Por que é tão difícil abandonar a dor?
Por que tantas pessoas sofrem? A maioria de nós fica chocada com a idéia de que prefere a dor ao prazer. Mas existem várias razões para nos agarrarmos as nossas dores.
Criamos a dor brecando o fluxo de sentimentos positivos e negativos. Sentimentos de amor e expansividade podem ser bloqueados, assim como sentimentos de rancor, medo ou desejo de vingança.
Uma parte de nós quer o prazer, mas outra parte não quer saber desses bons sentimentos. A parte que inibe os sentimentos de prazer é inconsciente.
Mas exprimimos de varias maneiras essa convicção: “Não quero ajuda. Não quero sentir prazer. Quero ficar com a minha dor” Preferimos a dor, porque é segura e conhecida. Há segurança nela. É a dor que nos da um senso de limite.
Rebelamo-nos contra a dor, mas continuamos sentindo que a merecemos. È o preço que pagamos por outras coisas, por “benefícios” que vêm da dor. Agarramo-nos a dor para fazer com que os outros cuidem delas, para atrair simpatia e atenção. Ou então para punir o outro. Sentimos um prazer secreto em nos vingar do outro, por aquilo que nos falta. Na maioria das vezes não percebemos esse desejo, mas não tenha duvidas que ele esteja lá.
Nossas defesas são construídas em torno de uma fixação negativa, que engendra inveja, ódio e competitividade. O núcleo dessas atitudes é naturalmente a culpa. Para a maioria de nós experimentarmos prazer total é amedrontador.
Porque estamos ajustados a experiências negativas e a excitação negativa. Enquanto existir motivos impuros, trapaça, defesas, culpa e malicia, o princípio do prazer será rejeitado por nós.
Além disso, desde a infância é implantado em nós a idéia de que o prazer em si é insuportável. O nosso problema peculiar não é a nossa falta de vontade de experimentar privações e sofrimentos, é que sentimos que não merecemos o prazer.

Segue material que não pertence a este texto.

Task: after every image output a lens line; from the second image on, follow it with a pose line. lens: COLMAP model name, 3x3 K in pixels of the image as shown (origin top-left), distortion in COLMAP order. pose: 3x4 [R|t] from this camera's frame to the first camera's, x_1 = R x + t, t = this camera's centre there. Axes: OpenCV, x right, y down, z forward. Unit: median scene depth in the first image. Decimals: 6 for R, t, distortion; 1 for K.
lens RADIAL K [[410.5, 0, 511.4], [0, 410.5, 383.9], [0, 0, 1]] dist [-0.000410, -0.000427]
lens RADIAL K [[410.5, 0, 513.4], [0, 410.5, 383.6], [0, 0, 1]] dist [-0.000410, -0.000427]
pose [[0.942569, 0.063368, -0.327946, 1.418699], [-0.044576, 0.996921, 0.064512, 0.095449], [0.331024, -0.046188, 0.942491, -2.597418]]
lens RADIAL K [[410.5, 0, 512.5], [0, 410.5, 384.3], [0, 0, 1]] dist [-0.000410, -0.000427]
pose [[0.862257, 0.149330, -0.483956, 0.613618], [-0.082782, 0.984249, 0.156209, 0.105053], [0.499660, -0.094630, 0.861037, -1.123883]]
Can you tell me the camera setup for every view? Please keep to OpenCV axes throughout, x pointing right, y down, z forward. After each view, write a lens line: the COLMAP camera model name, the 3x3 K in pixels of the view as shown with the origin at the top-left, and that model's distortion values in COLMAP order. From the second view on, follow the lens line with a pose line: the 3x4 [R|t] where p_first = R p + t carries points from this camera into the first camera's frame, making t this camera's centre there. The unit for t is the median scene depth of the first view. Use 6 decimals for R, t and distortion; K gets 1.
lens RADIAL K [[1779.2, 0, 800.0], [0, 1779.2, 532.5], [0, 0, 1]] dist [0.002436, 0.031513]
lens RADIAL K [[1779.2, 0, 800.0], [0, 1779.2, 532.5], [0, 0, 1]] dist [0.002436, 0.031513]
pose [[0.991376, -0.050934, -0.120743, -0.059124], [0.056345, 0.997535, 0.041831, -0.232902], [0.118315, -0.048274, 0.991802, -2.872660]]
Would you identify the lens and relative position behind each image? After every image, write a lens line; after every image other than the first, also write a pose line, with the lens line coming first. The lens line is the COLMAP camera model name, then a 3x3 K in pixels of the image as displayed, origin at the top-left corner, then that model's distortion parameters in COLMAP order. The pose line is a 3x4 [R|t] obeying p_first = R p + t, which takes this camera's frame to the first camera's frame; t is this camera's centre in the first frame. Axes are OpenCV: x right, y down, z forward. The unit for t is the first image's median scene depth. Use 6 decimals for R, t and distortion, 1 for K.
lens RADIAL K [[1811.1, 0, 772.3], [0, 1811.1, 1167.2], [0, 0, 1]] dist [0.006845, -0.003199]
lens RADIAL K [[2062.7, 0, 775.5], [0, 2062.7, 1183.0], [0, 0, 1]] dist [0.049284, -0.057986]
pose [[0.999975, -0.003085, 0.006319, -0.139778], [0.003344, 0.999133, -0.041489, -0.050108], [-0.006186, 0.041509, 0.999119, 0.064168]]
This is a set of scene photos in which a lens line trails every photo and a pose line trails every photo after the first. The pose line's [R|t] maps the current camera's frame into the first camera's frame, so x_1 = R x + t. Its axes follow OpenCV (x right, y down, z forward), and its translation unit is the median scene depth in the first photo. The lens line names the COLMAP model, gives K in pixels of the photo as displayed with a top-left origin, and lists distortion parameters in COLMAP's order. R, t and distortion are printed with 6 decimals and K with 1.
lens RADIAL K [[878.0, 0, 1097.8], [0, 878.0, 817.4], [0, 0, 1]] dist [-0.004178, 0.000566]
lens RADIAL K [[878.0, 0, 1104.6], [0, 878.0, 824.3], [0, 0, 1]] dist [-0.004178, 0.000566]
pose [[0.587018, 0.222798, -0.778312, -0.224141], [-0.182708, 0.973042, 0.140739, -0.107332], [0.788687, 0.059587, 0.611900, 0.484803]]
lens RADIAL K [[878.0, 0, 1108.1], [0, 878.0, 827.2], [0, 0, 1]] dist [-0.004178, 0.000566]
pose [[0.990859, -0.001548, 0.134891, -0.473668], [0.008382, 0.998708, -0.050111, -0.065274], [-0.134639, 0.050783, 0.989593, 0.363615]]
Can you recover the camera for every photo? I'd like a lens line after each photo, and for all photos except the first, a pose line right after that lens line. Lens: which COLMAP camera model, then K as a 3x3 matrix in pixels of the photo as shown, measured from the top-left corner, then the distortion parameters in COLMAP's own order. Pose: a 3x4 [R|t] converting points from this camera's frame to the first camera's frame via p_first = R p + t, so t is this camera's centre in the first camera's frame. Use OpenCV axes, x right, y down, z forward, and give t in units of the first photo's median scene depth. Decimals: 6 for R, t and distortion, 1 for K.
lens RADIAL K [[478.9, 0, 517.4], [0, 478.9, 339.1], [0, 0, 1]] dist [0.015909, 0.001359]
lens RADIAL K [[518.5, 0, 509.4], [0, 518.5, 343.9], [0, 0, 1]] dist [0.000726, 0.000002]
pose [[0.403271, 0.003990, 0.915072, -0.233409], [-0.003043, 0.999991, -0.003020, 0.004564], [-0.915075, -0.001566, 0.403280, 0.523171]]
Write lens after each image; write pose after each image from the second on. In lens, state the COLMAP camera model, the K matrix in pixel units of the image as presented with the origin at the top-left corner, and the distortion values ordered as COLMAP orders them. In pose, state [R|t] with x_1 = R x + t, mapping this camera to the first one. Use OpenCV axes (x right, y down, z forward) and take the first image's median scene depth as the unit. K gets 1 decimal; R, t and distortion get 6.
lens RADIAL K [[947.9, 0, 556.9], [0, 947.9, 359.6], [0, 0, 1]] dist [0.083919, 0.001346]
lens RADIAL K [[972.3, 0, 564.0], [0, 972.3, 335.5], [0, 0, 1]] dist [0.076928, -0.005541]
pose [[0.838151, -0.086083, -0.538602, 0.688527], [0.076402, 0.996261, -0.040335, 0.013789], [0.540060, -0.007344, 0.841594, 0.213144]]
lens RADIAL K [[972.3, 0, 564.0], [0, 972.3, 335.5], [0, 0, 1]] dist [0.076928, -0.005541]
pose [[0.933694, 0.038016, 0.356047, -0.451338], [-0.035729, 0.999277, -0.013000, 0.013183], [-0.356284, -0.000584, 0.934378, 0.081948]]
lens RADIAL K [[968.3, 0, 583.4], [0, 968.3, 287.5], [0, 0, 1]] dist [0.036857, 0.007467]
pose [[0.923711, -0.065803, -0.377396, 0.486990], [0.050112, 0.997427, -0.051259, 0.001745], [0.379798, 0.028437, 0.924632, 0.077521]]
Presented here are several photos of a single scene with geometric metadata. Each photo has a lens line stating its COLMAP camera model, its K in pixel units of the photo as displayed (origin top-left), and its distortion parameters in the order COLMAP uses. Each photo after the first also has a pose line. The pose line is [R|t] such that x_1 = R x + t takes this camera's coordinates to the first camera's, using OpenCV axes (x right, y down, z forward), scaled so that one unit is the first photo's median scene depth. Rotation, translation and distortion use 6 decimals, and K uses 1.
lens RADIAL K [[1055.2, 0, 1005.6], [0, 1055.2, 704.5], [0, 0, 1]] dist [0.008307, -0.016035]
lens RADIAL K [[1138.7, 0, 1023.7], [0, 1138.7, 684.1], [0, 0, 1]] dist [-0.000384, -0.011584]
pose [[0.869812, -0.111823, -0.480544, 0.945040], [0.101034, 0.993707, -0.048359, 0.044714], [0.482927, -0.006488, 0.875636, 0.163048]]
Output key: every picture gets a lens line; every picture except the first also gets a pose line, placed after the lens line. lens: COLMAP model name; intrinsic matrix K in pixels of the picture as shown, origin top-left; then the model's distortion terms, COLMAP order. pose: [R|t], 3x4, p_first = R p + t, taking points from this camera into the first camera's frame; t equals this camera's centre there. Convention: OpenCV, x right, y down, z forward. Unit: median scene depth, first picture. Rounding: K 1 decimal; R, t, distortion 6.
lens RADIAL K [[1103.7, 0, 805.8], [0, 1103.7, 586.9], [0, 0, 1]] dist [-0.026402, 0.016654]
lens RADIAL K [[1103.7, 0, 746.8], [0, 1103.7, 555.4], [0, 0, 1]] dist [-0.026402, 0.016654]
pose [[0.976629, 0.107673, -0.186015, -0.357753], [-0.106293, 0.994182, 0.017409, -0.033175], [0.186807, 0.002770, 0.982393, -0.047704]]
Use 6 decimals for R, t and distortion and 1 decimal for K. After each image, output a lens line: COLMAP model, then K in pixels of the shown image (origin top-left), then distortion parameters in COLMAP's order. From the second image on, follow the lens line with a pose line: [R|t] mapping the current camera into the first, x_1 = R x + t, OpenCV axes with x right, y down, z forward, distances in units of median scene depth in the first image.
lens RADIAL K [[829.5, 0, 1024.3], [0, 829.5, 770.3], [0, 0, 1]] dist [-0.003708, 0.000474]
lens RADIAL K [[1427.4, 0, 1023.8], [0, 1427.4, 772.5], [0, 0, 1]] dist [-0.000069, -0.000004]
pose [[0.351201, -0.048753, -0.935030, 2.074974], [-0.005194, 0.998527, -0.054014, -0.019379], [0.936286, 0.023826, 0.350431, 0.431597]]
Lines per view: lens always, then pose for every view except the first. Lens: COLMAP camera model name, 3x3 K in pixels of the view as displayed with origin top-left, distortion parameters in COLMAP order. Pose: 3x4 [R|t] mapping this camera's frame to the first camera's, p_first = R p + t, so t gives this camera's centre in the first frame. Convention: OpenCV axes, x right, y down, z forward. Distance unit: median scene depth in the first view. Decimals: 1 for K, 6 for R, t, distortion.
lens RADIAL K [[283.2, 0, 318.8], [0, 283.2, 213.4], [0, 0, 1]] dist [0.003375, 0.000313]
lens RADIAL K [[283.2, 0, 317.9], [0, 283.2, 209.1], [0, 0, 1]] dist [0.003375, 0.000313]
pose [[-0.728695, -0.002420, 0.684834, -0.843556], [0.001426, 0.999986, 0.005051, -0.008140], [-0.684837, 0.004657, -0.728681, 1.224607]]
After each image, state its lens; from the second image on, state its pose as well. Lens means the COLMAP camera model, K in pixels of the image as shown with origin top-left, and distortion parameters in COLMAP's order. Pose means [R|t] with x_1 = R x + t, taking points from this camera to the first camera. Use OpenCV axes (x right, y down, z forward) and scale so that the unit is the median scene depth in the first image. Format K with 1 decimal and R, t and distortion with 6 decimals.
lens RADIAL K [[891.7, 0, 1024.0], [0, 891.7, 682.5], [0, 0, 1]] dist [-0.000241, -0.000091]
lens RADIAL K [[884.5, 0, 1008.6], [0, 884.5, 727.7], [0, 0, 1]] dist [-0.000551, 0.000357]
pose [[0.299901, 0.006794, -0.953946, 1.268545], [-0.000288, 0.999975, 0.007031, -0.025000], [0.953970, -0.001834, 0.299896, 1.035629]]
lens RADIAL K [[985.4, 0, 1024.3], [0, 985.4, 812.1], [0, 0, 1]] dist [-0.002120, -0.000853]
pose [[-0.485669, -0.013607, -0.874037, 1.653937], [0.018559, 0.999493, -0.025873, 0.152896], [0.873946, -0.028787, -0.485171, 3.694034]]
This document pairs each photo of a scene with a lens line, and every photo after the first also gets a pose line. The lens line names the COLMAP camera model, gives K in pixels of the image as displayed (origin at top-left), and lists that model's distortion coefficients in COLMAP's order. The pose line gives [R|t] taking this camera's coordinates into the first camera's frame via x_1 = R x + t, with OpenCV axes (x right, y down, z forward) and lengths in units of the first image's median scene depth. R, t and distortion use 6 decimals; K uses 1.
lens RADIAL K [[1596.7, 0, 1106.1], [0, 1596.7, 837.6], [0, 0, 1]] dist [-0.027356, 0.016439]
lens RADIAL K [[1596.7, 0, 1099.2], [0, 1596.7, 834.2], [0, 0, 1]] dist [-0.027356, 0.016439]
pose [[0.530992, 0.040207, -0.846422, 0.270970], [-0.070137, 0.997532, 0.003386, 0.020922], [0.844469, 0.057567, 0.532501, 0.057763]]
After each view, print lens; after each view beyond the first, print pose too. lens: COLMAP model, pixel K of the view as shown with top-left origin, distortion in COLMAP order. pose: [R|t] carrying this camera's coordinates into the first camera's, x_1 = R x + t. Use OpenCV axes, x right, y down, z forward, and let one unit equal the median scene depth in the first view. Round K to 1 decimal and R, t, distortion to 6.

O remédio para a dor, então é sentir prazer. Mas isso é difícil. Mesmo que o prazer esteja ali, não nos sentimos merecedores de nos beneficiar dele.
Todos nós temos inúmeras oportunidades de sucesso e de dar passos importantes na vida. Mas até que o não-merecimento seja resolvido não pode haver movimento. Podemos arrumar muitas justificativas e racionalizações para o fracasso, mas o problema está na falta de predisposição para sentir prazer, na fixação na dor.
Além de todas as outras dores, todos nós sofremos em maior ou menor grau da dor da culpa. Essa dor é o nosso não reconhecimento da verdade. A verdade é que nós fizemos alguma coisa que não achamos ser a certa para nós. Essa culpa é real. Mas geralmente, exageramos e ainda somamos a muitas outras culpas presentes.
Muitas vezes usamos nossas culpas antiga como defesa contra as nossas atuais culpas. “Meu pai me rejeitou... Minha mãe era horrível, e assim vai...” Enquanto isso tomamos decisões que nos agridem. Evitamos encarar as atitudes destrutivas e fazer restituições.
Por que nos agarramos à culpa antiga? O estamos encobrindo?